Le contenu suivant a été fourni par des partenaires externes. Nous ne pouvons ainsi pas garantir son accessibilité à tous les utilisateurs.

"Ce que j'ai vu ce matin, ce n'est pas du respect, ce sont des comportements inacceptables", a affirmé Emmanuel Macron, ministre de l'économie français.

KEYSTONE/AP/CHRISTOPHE ENA

(sda-ats)

Emmanuel Macron a été pris à partie lundi à Montreuil (Seine-Saint-Denis) par des manifestants du syndicat CGT. Ces derniers lui ont jeté des oeufs. Le ministre de l'Economie a déploré cette attitude et dénoncé des "agitateurs professionnels".

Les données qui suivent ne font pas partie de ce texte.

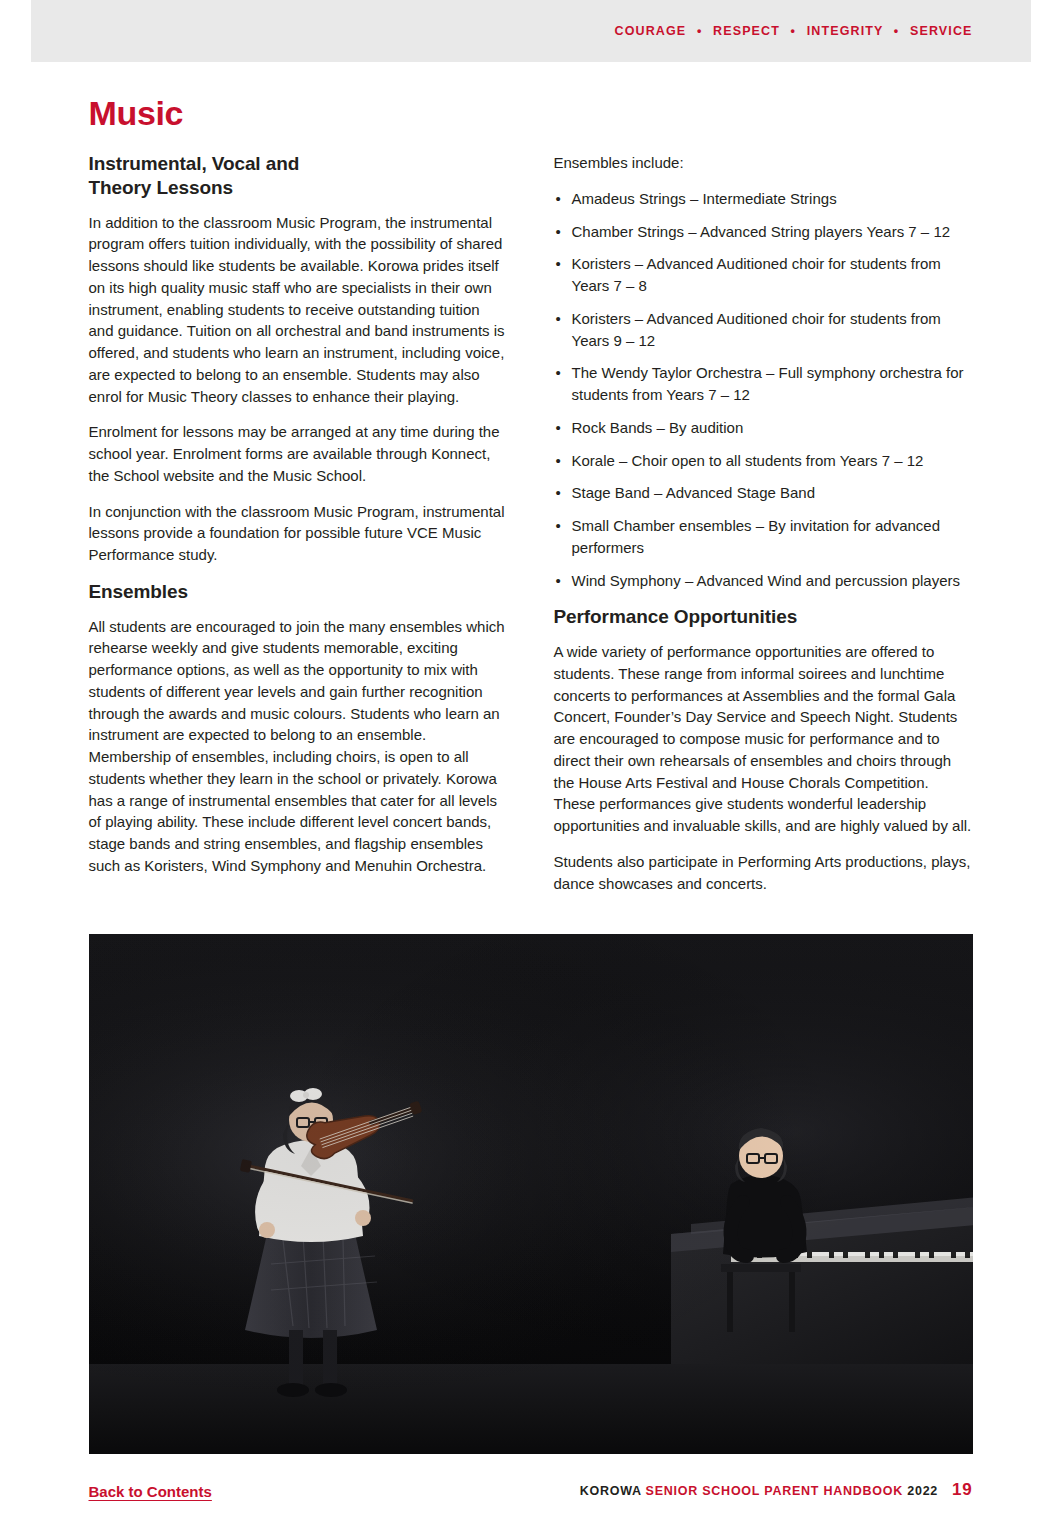COURAGE • RESPECT • INTEGRITY • SERVICE
Music
Instrumental, Vocal and
Theory Lessons
In addition to the classroom Music Program, the instrumental program offers tuition individually, with the possibility of shared lessons should like students be available. Korowa prides itself on its high quality music staff who are specialists in their own instrument, enabling students to receive outstanding tuition and guidance. Tuition on all orchestral and band instruments is offered, and students who learn an instrument, including voice, are expected to belong to an ensemble. Students may also enrol for Music Theory classes to enhance their playing.
Enrolment for lessons may be arranged at any time during the school year. Enrolment forms are available through Konnect, the School website and the Music School.
In conjunction with the classroom Music Program, instrumental lessons provide a foundation for possible future VCE Music Performance study.
Ensembles
All students are encouraged to join the many ensembles which rehearse weekly and give students memorable, exciting performance options, as well as the opportunity to mix with students of different year levels and gain further recognition through the awards and music colours. Students who learn an instrument are expected to belong to an ensemble. Membership of ensembles, including choirs, is open to all students whether they learn in the school or privately. Korowa has a range of instrumental ensembles that cater for all levels of playing ability. These include different level concert bands, stage bands and string ensembles, and flagship ensembles such as Koristers, Wind Symphony and Menuhin Orchestra.
Ensembles include:
Amadeus Strings – Intermediate Strings
Chamber Strings – Advanced String players Years 7 – 12
Koristers – Advanced Auditioned choir for students from Years 7 – 8
Koristers – Advanced Auditioned choir for students from Years 9 – 12
The Wendy Taylor Orchestra – Full symphony orchestra for students from Years 7 – 12
Rock Bands – By audition
Korale – Choir open to all students from Years 7 – 12
Stage Band – Advanced Stage Band
Small Chamber ensembles – By invitation for advanced performers
Wind Symphony – Advanced Wind and percussion players
Performance Opportunities
A wide variety of performance opportunities are offered to students. These range from informal soirees and lunchtime concerts to performances at Assemblies and the formal Gala Concert, Founder’s Day Service and Speech Night. Students are encouraged to compose music for performance and to direct their own rehearsals of ensembles and choirs through the House Arts Festival and House Chorals Competition. These performances give students wonderful leadership opportunities and invaluable skills, and are highly valued by all.
Students also participate in Performing Arts productions, plays, dance showcases and concerts.
Back to Contents
KOROWA SENIOR SCHOOL PARENT HANDBOOK 2022 19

Alors qu'il se rendait dans la municipalité communiste pour dévoiler un timbre célébrant le 80ème anniversaire du Front populaire, M. Macron a été accueilli par plusieurs dizaines de manifestants des syndicats CGT et PCF aux cris de "Casse-toi!". Il a également reçu des projectiles et des oeufs.

Interrogé par la presse sur cet incident, Emmanuel Macron s'est déclaré prêt au dialogue. Il a toutefois fait la différence entre les personnes hostiles à la loi sur le Travail, défendue par le gouvernement, et les "agitateurs professionnels".

"Quand il y a des femmes et des hommes qui manifestent, je vais au contact pour discuter, pour échanger", a-t-il dit. Et d'ajouter que les incidents n'avaient "aucun impact" sur lui. Les personnes "qui étaient là pour insulter, pour frapper, pour jeter des oeufs, (...) ça fait partie du décor", a-t-il poursuivi.

"Comportements inacceptables"

"Ce que j'ai vu ce matin, ce n'est pas du respect, ce sont des comportements inacceptables", a-t-il ajouté. "Ce n'étaient pas des syndicalistes et pas des Montreuillois, donc ce sont des agitateurs professionnels. Eh bien qu'ils continuent à agiter."

Interrogé sur cet incident en marge d'un déplacement sur le thème des inondations à Montargis, dans le Loiret, le Premier ministre, Manuel Valls répondu : "Je condamne toutes les violences".